University of Pittsburgh School of Computing and Information
Big Data Colloquium
Monday, September 25
10:30 AM – 12:00 PM
Information Sciences Building, 3rd Floor Quite Study, 135 N. Bellefield Avenue
“THE SURPRISING POWER OF THOMPSON SAMPLING: ADVANCES IN BANDIT DRIVEN LEARNING AND OPTIMIZATION OF COMPLEX STOCHASTIC SYSTEMS”
Thompson Sampling based policies have emerged as a top performing approach to stochastic optimization in unknown environments. Some of the first theoretical results for the Multi-Armed Bandit Problem can be found in (Granmo, 2010), proving that Thompson Sampling is instantaneously self-correcting, converging to the optimal action with probability arbitrarily close to unity. These pioneering results were followed by an explosion of research that have broadened the scope of Thompson Sampling to a number of complex stochastic optimization problems. In this talk, I will provide a brief history of the powerful Thompson Sampling principle. I will further explore how this principle allows the solution of several fascinating long-standing problems, through integrating Bayesian modelling and reasoning with Thompson Sampling. By simultaneously learning the problem properties and solving the problem, both stochastic and unknown environments can be optimized on-line, outperforming current state-of-the-art solutions. The talk will thus cover novel solutions to several problems, including constrained object partitioning, order-picking, the N-Door Problem, non-linear knapsack problems (resource allocation), as well as the decentralized Goore Game. Finally, I will conclude with demonstrating how deceptive environments that provide misleading feedback can be addressed, allowing on-line solution of e.g. the stochastic root finding problem.

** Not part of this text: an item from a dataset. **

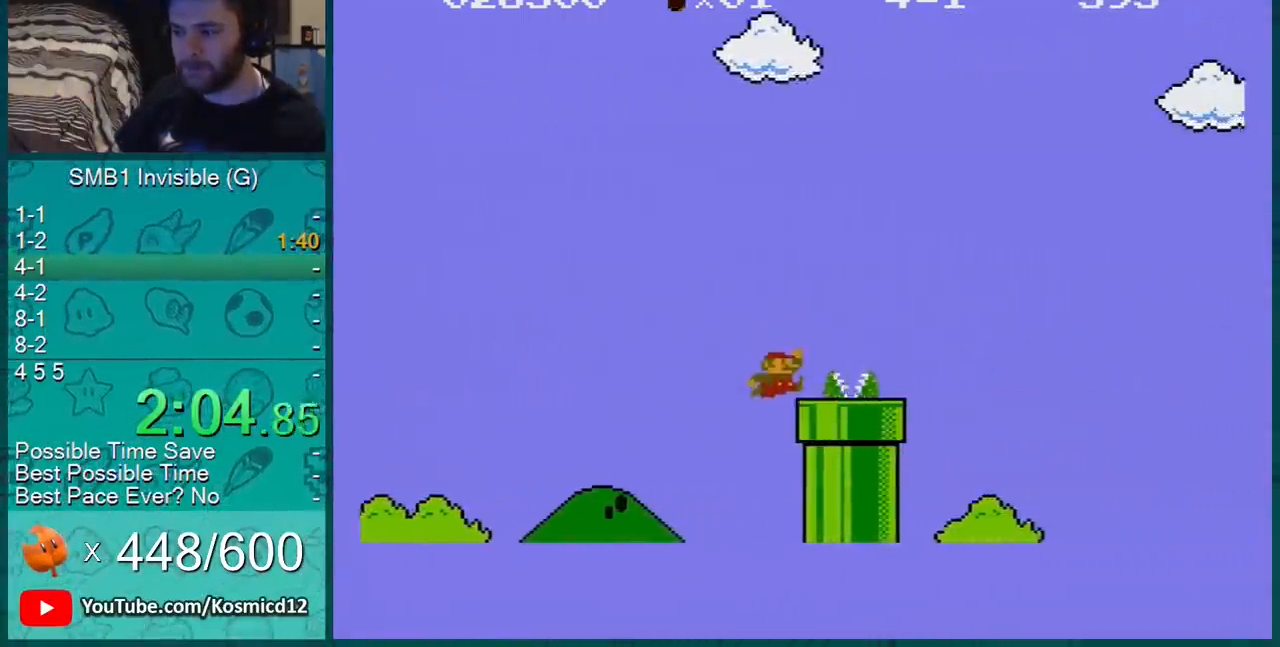
{"buttons": ["B", "DPAD_RIGHT"], "events": [[50, "A", "down"], [417, "A", "up"]]}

Bio: Professor Ole-Christoffer Granmo is Director of the Centre for Artificial Intelligence Research (CAIR). His passion for artificial intelligence was lit at the age of ten when he got his first computer and discovered programming. Fascinated by the idea of superintelligence, he obtained his master's degree in informatics in 1999 and the PhD degree in 2004, both from the University of Oslo, Norway. Granmo develops theory and algorithms for systems that explore, experiment and learn in complex real-world environments. Drawing inspiration from the paradigms of deep reinforcement learning and probabilistic causal reasoning, he seeks to surpass human capability in flexible pattern recognition, model building and reasoning. Within his field of research, Granmo has written more than 115 refereed journal and conference publications.